Übungstext:
════

Lutz Eigendorf: Der Fußballer, der aus der DDR floh und kurz darauf bei einem Verkehrsunfall mysteriös ums Leben kam

DDR-Nationalmannschaft
Start mit Fußball
Fokus auf Fußball
Silber bei U-21-EM
Sechs Länderspiele für DDR
Flucht in die BRD
Zum 1. FC Kaiserslautern
Herber Schlag
Romeo-Agent
Haftbefehl und beantragte Sperre
In der Bundesliga
Wechsel und Unfall
Nach Hause von der Kneipe
Schwere Verletzungen
War das Ministerium für Staatssicherheit beteiligt?
Mordtheorie?
Unterlagen des MfS
Beerdigung des Sohnes
Verfahren eingestellt
Das Auto als Todesmaschine
DDR-Nationalmannschaft

Lutz Eigendorf (Foto Mitte) spielte in der Nationalmannschaft der DDR - bis er 1979 in die BRD floh. Nur wenige Jahre danach kam der damals 26-Jährige bei einem Verkehrsunfall mysteriös ums Leben...

Start mit Fußball

Lutz Eigendorf wurde am 16. Juli 1956 in Brandenburg an der Havel geboren. 1964 startete er bei der BSG Motor Süd Brandenburg mit dem Fußballspielen. Ab 1970 kickte Eigendorf bei BFC Dynamo in der Nachwuchsabteilung - der Verein wurde später Rekordmeister der DDR.

Fokus auf Fußball

Zwar begann Eigendorf 1973 eine Lehre zum Elektromonteur, beendete diese jedoch, um sich vollkommen dem Fußball zu widmen. Eigendorf arbeitete als Zivilbeschäftigter der Volkspolizei beim BFC Dynamo und absolvierte den Wehrdienst bei einem Wachregiment des Ministeriums für Staatssicherheit.

Foto: Fussball - Oberliga 1975/76: BFC Dynamo Berlin - Dynamo Dresden 3:4

Silber bei U-21-EM

Mit 18 Jahren schaffte es Eigendorf (Foto li.) in die Oberligamannschaft des BFC und wurde für den Kader der DDR-U-18 nominiert. 1978 bestritt er mit der Juniornationalmannschaft die EM U-21 und konnte nach Jugoslawien Silber holen. Kurz danach spielte er für die DDR-A-Nationalmannschaft und konnte im Spiel gegen Bulgarien, das 2:2 endete, beide Tore für die DDR per Kopf holen.

Sechs Länderspiele für DDR

Mit der Nationalmannschaft der DDR war Eigendorf bei sechs Länderspielen aktiv. Doch dann sollte sich alles ändern ...

Flucht in die BRD

Eigendorf war im Frühjahr 1979 mit dem BFC Dynamo bei einem Freundschaftsspiel gegen den 1. FC Kaiserslautern zu Gast - und nutzte diesen Moment, um die DDR für immer zu verlassen und den Verein zu wechseln.

Zum 1. FC Kaiserslautern

Eigendorf wollte zum 1. FC Kaiserslautern wechseln und blieb zunächst unter Angabe eines falschen Namens in Trippstadt in einer Pension, bevor er von Norbert Thines, damaliger Geschäftsführer des Vereins, in dessen eigener Wohnung untergebracht wurde.

════

Gegebenes Material:

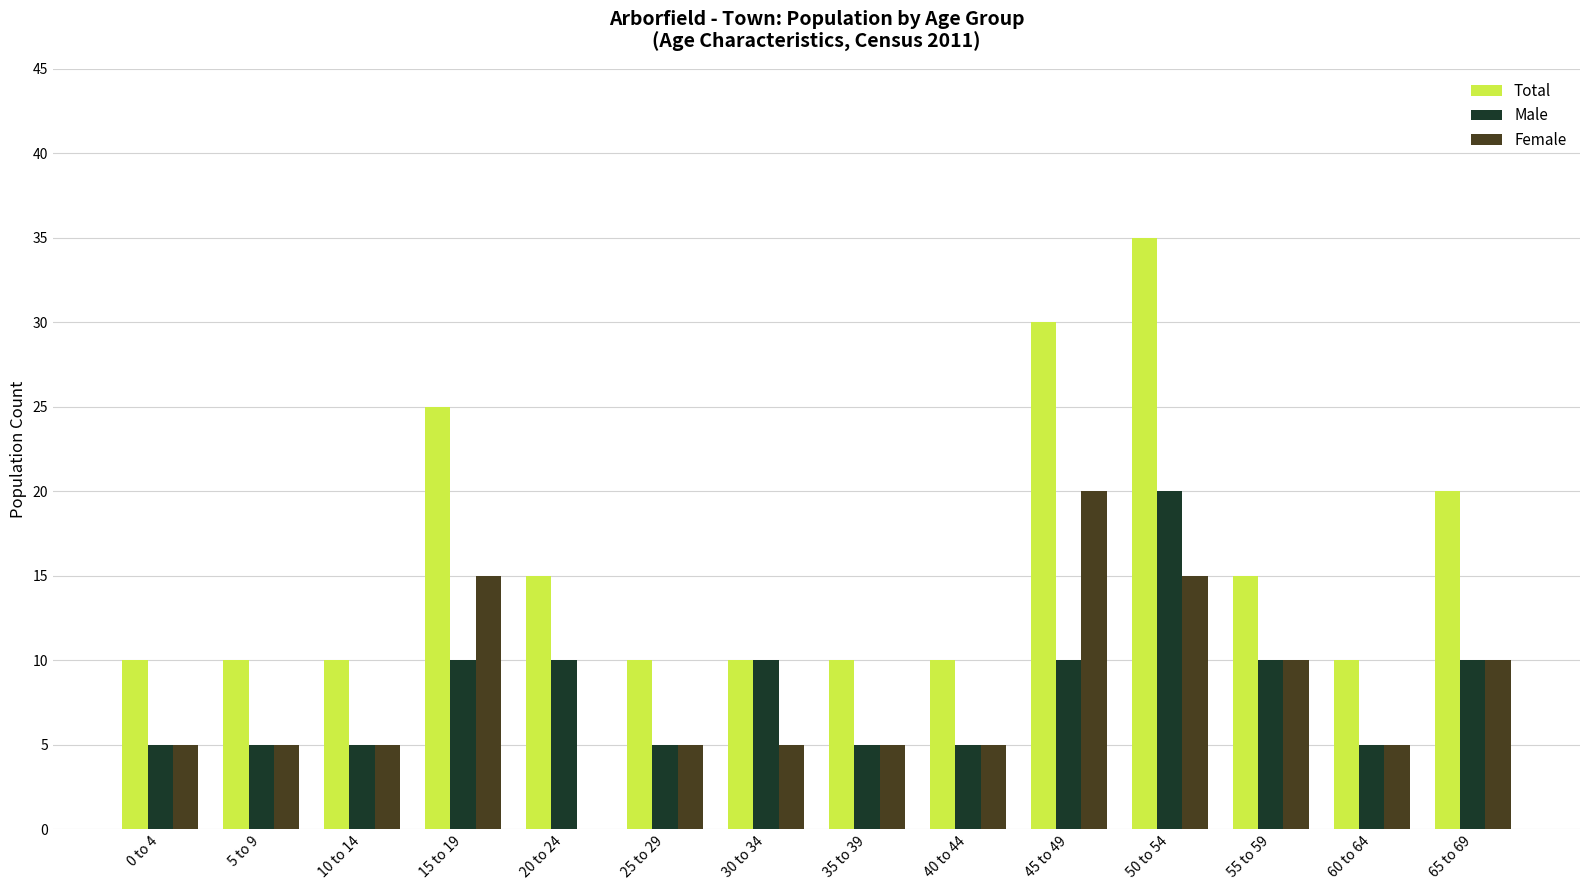

What are all the series names shown in the legend?

Total, Male, Female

════

Ziel der Aufgabe:
Setzen Sie den Text über den Fußballer Lutz Eigendorf im Anschluss an seinen letzten Satz fort.

Schriftliche Antwort:
Herber Schlag

Für die Sportfunktionäre der DDR unter Manfred Ewald (Foto) war Eigendorfs Flucht, die in den unter staatlicher Kontrolle stehenden Medien nur wenig betrachtet wurde, ein herber Schlag. Um Nachahmer zu verhindern, wurden die Spieler stärker überprüft.

"Bei Dynamo stürmen"

Alle Fanartikel von Eigendorf in der DDR wurden vernichtet. Die Fans bemerkten natürlich Eigendorfs Verschwinden und gegnerische Fans skandierten mit dem Slogan "Willst du in den Westen türmen, musst du bei Dynamo stürmen", wie die Frankfurter Allgemeine Zeitung berichtete.

Romeo-Agent

Eigendorfs erste Frau, die er mit der gemeinsamen Tochter in der DDR zurückgelassen hatte, wurde von einem sogenannten Romeo-Agenten der Stasi in eine Liebschaft, aus der ein Kind hervorging, verwickelt, um die Scheidung zu bezwecken und Informationen über Eigendorf zu erhalten. Auch Eigendorf heiratete in der BRD erneut.

Haftbefehl und beantragte Sperre

Eigendorf wurde von der Stasi beobachtet und 1979 wurde in der DDR ein Haftbefehl gegen Eigendorf erlassen. Zudem wollte der ostdeutsche Fußballverband eine Sperre über zwei Jahre erwirken. Allerdings erließ die FIFA unter dem damaligen Präsidenten João Havelange (Foto) nur eine einjährige Sperre wegen Vereinswechsels.

In der Bundesliga

1979 unterschrieb Eigendorf beim 1. FC Kaiserslautern einen Profivertrag und spielte 1980 das erste Mal in der Bundesliga. An Auswärtsspielen, die auf Grund seiner Fluchtvergangenheit ein Risiko darstellen könnten, wie bspw. gegen Spartak Moskau, nahm Eigendorf nicht teil.

Wechsel und Unfall

1982 wechselte Eigendorf zu Eintracht Braunschweig - und kurz darauf sollte sich der Verkehrsunfall ereignen, der Eigendorfs Leben beenden und für viele Spekulationen sorgen würde...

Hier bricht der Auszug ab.